"El piercing no es de ahora" -
Imagem Promocional
do Museo del Oro Precolombino,
de Costa Rica
Imagem Promocional
do Museo del Oro Precolombino,
de Costa Rica
Uma família da cidade jantando reunida: pai, mãe e um casal de filhos. A certa altura da refeição a menina adolescente diz aos pais que vai colocar um "piercing" na língua. O irmão mais novo aproveita e expressa o desejo de furar sua orelha para usar brinco, como a maioria dos garotos de sua escola.
Num passado recente esses pais teriam um acesso de fúria ao ouvir os filhos tocarem nesse assunto. Nem tanto hoje em dia. A prática do "piercing" - ou seja: a furação de partes do corpo para a colocação de adornos - é cada vez mais comum. Está relacionada, na sociedade não-indígena, à juventude e modernidade. Porém, como bem exposto no cartaz acima, do Museo del Oro Precolombino, o "piercing" é uma prática antiga. Há registros do uso de adornos nasais na região do Oriente Médio que datam de 4.000 anos atrás, e um homem mumificado encontrado na Áustria, que viveu a 5.000 anos atrás, apresentava perfurações na orelha.

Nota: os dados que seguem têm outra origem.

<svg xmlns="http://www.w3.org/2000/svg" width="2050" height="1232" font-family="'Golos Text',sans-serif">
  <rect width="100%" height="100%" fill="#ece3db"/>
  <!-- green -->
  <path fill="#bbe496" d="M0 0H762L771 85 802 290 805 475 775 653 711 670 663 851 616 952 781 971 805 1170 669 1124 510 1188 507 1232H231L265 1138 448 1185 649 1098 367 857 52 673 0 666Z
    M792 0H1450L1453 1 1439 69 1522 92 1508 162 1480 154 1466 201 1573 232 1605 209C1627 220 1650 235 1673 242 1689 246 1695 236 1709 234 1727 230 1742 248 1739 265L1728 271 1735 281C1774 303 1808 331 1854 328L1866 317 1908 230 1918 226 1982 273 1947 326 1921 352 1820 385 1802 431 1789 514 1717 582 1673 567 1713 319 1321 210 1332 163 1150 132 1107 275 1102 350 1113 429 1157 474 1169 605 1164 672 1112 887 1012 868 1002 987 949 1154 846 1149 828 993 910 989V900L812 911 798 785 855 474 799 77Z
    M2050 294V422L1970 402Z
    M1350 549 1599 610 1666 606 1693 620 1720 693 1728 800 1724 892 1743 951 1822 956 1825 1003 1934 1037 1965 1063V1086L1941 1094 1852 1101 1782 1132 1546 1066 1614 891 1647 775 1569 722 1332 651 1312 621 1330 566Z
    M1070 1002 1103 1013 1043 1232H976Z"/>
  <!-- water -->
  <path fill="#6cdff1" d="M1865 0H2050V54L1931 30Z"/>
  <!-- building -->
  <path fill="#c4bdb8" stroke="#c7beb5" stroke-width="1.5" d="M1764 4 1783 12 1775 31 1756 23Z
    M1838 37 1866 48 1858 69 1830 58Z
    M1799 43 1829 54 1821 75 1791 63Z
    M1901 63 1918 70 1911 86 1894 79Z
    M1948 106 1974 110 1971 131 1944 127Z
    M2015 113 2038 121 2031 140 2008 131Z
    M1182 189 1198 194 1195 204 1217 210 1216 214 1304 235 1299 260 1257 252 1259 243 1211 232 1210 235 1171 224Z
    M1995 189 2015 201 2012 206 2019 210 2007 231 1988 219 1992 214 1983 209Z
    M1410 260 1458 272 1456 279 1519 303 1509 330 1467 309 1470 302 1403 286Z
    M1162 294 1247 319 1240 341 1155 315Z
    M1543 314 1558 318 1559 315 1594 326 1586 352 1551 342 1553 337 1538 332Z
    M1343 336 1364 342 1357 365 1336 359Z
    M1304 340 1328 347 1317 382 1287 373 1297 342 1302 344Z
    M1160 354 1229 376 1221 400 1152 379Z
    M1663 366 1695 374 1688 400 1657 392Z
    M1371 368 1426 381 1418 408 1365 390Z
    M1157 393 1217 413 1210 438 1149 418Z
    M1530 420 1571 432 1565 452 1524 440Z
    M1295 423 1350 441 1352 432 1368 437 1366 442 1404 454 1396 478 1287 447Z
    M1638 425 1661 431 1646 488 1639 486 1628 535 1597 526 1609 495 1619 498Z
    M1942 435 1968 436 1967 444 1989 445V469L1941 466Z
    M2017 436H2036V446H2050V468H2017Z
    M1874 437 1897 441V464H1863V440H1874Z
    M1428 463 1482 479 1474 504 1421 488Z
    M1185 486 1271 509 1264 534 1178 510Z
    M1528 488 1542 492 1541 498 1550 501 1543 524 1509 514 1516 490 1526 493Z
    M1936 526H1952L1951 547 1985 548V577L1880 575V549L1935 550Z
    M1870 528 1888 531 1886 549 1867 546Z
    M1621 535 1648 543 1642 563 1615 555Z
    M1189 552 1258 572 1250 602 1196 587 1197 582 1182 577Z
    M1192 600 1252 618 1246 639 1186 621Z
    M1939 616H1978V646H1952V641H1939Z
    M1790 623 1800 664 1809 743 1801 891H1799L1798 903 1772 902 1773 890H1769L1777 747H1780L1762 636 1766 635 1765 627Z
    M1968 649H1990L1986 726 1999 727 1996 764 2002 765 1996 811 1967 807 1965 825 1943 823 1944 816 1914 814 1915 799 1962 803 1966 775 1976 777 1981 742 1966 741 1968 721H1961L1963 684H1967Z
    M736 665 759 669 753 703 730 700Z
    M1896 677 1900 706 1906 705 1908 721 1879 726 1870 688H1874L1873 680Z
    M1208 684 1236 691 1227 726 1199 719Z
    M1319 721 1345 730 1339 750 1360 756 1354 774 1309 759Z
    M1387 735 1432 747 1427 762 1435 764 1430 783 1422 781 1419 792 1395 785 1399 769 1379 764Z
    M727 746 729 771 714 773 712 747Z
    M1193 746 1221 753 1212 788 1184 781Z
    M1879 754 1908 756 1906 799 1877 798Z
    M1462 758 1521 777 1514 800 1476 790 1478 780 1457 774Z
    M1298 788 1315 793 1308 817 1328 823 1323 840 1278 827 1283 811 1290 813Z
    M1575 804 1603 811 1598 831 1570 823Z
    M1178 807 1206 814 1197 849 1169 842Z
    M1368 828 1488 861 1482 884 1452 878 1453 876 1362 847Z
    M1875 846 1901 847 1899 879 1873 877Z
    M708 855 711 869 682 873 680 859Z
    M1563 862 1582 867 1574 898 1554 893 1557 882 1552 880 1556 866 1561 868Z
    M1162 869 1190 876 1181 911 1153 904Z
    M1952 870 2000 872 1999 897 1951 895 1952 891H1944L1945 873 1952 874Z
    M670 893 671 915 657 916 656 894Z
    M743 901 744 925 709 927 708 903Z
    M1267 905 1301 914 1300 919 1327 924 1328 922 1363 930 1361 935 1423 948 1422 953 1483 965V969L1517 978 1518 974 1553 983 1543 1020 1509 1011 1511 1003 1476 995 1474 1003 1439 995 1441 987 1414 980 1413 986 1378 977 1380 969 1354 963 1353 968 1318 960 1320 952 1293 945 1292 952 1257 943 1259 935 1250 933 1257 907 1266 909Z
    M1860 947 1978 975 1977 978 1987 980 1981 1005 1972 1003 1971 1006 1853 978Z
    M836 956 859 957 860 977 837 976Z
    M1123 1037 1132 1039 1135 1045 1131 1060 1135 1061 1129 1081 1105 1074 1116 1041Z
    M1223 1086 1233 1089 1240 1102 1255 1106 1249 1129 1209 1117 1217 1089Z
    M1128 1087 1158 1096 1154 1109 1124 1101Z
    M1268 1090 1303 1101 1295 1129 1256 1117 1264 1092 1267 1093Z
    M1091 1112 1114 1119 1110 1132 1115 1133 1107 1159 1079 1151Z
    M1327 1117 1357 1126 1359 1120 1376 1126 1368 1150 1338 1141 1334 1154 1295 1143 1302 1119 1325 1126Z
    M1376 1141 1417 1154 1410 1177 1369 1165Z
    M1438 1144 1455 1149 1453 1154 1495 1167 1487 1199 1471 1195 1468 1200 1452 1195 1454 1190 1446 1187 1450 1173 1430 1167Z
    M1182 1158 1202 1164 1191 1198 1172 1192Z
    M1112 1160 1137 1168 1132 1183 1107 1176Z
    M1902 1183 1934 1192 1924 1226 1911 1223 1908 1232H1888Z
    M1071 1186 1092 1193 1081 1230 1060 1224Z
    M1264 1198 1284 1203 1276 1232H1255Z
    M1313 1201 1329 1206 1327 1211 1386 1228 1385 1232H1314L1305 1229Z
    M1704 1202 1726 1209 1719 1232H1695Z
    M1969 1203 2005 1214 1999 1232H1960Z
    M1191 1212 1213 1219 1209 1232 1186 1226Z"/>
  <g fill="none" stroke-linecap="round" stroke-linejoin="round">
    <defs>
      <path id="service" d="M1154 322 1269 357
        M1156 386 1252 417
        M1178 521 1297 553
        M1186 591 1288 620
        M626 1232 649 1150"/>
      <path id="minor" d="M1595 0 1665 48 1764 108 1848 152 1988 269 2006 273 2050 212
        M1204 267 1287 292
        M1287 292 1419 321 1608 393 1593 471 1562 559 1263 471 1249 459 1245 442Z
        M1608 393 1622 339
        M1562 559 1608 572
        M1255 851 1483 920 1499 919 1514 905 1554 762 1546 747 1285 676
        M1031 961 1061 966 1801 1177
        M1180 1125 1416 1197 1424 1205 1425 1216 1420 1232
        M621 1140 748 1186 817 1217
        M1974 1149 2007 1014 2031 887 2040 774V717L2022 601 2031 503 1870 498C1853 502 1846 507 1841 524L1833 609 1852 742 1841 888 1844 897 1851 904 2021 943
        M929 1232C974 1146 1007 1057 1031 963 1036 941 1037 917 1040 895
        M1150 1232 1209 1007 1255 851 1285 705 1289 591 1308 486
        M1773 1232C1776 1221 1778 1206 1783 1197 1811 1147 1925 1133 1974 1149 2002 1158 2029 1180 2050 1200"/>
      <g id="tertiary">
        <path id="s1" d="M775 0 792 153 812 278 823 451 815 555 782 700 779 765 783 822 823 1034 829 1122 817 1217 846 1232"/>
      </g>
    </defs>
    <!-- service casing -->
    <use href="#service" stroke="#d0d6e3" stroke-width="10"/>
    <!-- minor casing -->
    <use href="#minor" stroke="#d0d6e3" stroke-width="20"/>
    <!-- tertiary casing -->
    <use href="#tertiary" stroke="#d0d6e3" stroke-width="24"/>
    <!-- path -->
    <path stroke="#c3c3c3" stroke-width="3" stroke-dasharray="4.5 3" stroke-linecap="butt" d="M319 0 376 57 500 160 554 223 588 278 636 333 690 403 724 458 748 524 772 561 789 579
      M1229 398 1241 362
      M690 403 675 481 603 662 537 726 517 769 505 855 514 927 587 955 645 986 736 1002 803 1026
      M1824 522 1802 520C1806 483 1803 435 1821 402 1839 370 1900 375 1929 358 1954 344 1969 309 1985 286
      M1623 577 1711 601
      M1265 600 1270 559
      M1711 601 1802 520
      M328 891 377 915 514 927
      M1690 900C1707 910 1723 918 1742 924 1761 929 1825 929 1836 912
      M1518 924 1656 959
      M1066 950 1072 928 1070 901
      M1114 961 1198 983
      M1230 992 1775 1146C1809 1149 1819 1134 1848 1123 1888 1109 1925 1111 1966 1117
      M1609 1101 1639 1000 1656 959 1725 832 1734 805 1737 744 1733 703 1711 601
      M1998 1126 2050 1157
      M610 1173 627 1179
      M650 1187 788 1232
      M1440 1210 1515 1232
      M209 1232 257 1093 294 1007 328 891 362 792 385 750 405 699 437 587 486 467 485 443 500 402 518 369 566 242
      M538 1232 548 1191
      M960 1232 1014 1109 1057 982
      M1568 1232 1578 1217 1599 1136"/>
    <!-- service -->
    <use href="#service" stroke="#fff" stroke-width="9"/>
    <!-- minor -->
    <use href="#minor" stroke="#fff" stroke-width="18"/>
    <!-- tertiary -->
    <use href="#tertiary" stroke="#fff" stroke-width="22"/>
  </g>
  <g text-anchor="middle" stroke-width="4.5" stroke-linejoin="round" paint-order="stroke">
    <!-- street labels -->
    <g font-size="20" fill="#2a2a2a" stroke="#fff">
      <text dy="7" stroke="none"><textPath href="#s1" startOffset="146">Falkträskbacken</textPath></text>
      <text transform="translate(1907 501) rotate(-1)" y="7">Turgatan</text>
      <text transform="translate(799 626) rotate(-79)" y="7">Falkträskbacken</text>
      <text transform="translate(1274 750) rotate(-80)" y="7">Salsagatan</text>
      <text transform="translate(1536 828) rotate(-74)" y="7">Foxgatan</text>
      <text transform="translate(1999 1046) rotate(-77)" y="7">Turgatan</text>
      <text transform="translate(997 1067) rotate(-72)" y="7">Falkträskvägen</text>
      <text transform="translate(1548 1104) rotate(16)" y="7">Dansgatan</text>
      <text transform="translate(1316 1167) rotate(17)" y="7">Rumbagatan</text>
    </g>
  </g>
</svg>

Entre os grupos indígenas que vivem no Brasil essa prática de ornamentação do corpo é comum. Existem centenas de diferentes adornos usados em furos na orelha, no septo nasal e no lábio inferior. E conforme a história desses povos, tais adornos são utilizados desde os tempos míticos.
Esse boletim da Iandé mostra alguns desses "piercings indígenas".

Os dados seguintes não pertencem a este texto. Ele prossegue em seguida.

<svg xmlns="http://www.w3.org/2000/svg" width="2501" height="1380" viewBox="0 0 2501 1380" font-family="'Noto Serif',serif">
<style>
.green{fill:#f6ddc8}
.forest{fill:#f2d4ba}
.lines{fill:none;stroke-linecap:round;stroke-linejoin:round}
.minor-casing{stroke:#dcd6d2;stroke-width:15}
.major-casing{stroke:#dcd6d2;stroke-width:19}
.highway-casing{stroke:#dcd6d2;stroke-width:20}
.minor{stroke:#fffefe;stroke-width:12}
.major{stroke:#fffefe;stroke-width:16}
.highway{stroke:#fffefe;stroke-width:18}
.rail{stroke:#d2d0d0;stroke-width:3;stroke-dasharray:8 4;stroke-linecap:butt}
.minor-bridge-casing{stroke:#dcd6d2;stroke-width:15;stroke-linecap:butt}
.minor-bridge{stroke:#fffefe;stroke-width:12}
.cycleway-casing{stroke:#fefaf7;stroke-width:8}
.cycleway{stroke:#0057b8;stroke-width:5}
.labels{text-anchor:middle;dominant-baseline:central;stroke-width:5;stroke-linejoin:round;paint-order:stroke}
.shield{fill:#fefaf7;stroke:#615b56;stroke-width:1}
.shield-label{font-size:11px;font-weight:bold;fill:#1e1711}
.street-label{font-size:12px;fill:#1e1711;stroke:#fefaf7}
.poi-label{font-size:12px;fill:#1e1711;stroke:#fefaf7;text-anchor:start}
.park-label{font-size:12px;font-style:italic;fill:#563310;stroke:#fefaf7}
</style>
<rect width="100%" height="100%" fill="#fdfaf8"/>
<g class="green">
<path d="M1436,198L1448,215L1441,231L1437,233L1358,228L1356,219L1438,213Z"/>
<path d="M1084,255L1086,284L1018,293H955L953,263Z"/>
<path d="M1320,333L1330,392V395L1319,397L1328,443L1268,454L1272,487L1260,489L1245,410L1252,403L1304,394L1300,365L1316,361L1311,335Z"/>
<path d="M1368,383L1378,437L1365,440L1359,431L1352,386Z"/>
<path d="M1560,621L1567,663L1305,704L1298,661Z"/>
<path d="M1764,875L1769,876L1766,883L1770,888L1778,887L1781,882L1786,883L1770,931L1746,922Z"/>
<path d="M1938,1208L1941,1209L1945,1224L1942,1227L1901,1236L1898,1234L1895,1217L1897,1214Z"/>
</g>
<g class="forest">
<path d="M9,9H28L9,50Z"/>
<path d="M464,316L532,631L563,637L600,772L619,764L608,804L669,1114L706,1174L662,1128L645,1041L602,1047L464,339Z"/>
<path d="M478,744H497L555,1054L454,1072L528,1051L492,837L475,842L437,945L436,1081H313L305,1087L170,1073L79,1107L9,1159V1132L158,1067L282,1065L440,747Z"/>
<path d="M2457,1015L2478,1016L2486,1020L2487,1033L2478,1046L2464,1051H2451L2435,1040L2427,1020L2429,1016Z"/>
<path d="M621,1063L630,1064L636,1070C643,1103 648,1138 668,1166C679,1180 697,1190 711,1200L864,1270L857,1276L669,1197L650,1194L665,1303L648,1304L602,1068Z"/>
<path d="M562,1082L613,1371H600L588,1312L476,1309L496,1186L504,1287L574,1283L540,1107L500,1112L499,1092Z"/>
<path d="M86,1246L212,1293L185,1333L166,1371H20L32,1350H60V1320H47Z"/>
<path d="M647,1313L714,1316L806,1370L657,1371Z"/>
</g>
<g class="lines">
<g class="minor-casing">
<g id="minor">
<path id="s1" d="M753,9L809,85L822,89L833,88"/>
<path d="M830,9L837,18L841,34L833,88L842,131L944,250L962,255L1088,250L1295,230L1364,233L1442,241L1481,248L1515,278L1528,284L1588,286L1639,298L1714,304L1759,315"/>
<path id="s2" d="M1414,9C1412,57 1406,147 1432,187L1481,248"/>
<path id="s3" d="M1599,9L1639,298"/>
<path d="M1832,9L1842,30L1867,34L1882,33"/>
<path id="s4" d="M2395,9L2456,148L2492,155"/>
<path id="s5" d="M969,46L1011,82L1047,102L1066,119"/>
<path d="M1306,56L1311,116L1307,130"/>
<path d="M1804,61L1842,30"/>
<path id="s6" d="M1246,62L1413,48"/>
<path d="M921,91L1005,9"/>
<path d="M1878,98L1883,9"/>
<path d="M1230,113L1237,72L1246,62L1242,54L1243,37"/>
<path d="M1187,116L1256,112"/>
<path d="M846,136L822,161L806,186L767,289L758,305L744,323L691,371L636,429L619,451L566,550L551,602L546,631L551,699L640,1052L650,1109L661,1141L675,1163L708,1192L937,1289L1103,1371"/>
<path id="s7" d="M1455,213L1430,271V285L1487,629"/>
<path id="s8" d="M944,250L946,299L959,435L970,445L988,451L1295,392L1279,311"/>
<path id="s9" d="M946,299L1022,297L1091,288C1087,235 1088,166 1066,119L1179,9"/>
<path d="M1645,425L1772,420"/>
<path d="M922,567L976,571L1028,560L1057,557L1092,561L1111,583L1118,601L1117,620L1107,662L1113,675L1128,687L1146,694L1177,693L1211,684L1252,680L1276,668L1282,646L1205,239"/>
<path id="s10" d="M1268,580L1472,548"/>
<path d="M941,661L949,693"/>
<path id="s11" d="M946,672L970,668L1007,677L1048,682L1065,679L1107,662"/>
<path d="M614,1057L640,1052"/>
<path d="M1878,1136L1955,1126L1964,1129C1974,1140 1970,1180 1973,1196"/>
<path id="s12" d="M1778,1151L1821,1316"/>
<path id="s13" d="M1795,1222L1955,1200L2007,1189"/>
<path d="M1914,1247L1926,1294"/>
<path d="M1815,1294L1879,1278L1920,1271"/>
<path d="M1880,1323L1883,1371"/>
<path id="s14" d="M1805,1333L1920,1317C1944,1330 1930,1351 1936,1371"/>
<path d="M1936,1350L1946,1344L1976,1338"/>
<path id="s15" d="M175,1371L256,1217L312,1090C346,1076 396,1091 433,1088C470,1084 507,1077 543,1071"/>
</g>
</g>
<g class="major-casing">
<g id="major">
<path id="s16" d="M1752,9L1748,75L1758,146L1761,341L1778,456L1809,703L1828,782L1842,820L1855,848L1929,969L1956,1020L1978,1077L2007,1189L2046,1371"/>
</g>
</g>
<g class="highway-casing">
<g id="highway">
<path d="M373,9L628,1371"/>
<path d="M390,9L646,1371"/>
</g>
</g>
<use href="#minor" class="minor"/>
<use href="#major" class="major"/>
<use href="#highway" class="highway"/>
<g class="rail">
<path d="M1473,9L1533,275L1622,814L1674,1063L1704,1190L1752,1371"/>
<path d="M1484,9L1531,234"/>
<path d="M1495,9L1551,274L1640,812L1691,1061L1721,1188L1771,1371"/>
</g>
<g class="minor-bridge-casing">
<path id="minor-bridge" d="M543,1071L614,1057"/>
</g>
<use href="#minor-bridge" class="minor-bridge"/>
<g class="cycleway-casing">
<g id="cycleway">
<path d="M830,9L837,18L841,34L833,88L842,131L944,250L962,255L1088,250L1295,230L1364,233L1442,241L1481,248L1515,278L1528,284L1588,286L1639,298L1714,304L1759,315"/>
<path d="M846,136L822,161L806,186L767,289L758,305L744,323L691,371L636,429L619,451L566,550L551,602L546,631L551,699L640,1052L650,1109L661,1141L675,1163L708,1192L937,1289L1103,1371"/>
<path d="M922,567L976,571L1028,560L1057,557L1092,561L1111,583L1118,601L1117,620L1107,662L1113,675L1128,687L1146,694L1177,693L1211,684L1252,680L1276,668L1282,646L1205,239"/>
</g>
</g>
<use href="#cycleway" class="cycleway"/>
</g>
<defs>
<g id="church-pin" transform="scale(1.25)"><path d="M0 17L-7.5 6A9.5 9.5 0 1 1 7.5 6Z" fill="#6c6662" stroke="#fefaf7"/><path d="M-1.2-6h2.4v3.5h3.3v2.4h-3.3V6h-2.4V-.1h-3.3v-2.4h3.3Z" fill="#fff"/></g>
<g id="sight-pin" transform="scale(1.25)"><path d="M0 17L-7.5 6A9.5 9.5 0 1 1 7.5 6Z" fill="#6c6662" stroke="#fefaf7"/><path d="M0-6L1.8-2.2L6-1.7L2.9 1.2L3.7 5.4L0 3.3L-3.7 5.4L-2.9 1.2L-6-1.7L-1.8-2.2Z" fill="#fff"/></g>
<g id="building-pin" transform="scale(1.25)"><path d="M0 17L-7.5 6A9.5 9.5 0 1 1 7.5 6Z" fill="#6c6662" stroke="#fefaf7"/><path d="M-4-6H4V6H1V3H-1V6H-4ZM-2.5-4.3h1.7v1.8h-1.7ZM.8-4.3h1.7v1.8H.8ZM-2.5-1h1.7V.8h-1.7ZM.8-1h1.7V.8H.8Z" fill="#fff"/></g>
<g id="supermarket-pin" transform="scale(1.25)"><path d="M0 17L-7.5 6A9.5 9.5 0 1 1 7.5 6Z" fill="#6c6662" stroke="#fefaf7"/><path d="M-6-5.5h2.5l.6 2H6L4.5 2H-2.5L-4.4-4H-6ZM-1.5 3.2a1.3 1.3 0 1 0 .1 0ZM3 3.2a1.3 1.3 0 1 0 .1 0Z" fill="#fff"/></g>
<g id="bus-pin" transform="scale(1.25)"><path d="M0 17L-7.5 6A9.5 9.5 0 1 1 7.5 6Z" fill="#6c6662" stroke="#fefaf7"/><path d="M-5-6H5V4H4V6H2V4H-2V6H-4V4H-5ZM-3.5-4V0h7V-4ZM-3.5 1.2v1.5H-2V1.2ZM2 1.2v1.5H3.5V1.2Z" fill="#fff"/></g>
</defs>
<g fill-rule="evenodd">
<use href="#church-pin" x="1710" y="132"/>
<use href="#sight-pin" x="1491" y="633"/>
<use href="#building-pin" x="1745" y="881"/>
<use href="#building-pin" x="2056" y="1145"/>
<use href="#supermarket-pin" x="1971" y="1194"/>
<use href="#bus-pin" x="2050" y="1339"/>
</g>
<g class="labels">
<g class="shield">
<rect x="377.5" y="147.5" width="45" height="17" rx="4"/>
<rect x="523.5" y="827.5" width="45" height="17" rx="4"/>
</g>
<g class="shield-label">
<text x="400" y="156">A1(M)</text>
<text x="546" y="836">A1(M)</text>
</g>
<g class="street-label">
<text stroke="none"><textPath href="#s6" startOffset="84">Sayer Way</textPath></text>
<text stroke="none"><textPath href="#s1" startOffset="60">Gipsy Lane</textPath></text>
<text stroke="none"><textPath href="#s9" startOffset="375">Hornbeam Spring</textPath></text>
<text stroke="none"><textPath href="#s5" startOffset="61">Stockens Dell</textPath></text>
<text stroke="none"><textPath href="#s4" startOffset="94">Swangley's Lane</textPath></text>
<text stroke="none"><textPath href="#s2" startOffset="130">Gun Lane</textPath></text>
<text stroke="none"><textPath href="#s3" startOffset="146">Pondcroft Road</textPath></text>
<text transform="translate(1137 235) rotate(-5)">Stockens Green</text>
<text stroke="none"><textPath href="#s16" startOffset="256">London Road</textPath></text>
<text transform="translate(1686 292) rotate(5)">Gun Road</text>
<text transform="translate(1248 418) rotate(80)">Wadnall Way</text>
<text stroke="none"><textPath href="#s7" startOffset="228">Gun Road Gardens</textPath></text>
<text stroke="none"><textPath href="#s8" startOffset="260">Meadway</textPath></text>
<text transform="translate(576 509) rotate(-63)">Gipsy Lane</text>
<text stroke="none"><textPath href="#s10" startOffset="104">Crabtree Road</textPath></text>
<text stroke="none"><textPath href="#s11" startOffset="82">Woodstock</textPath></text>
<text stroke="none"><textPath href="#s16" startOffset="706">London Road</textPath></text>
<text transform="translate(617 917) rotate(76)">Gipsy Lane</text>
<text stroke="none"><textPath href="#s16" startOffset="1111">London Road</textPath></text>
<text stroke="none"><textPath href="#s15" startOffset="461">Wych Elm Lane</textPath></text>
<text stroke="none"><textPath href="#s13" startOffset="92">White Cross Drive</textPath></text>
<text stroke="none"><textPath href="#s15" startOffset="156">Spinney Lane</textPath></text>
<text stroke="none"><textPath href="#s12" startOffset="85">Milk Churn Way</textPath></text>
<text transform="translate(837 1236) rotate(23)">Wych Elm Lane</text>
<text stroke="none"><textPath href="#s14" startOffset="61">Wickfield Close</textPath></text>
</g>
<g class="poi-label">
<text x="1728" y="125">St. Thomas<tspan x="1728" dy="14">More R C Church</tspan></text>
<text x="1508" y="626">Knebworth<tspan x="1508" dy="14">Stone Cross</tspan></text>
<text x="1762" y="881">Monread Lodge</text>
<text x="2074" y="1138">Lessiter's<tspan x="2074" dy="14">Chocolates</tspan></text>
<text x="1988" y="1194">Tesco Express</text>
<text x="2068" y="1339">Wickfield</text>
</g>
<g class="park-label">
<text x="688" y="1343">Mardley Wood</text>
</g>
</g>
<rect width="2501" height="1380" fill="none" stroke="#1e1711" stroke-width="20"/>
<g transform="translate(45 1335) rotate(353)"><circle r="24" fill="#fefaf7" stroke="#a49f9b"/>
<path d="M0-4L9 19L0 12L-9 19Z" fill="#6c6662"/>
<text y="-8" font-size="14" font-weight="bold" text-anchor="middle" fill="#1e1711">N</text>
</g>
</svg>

Alargadores e Botoques entre os Índios Kayapó
Raoni Txukarramãe, foto de capa
do livro "Caiapó Metutire"
do livro "Caiapó Metutire"
O botoque de madeira usado nos lábios é um tradicional adorno dos índios Kayapó, que vivem nas florestas de Mato Grosso e Pará.
Desde a década de 70, um importante líder Kayapó tornou-se bastante conhecido dos não-índios: o cacique Raoni Txukarramãe. Com sua férrea disposição na defesa do território e dos direitos indígenas, Raoni viajou pelo mundo sendo recebido por governantes, astros de rock e pelo Papa. Não se pode negar que seu botoque era algo impressionante. Marcava a figura de Raoni na memória. Acima está uma foto recente de Raoni (e seu botoque), que ilustra a capa de um livro sobre os índios Kayapó.
Da mesma forma que o botoque é usado para se falar melhor, os Kayapó acreditam que a capacidade de se ouvir melhor e "entender" a linguagem, é adquirida ao se fazer um buraco na orelha de alguém. Os bebês, de ambos os sexos, têm suas orelhas furadas e à medida que crescem o buraco é aumentado com alargadores de madeira, até atingir 2 a 3 centímetros de diâmetro.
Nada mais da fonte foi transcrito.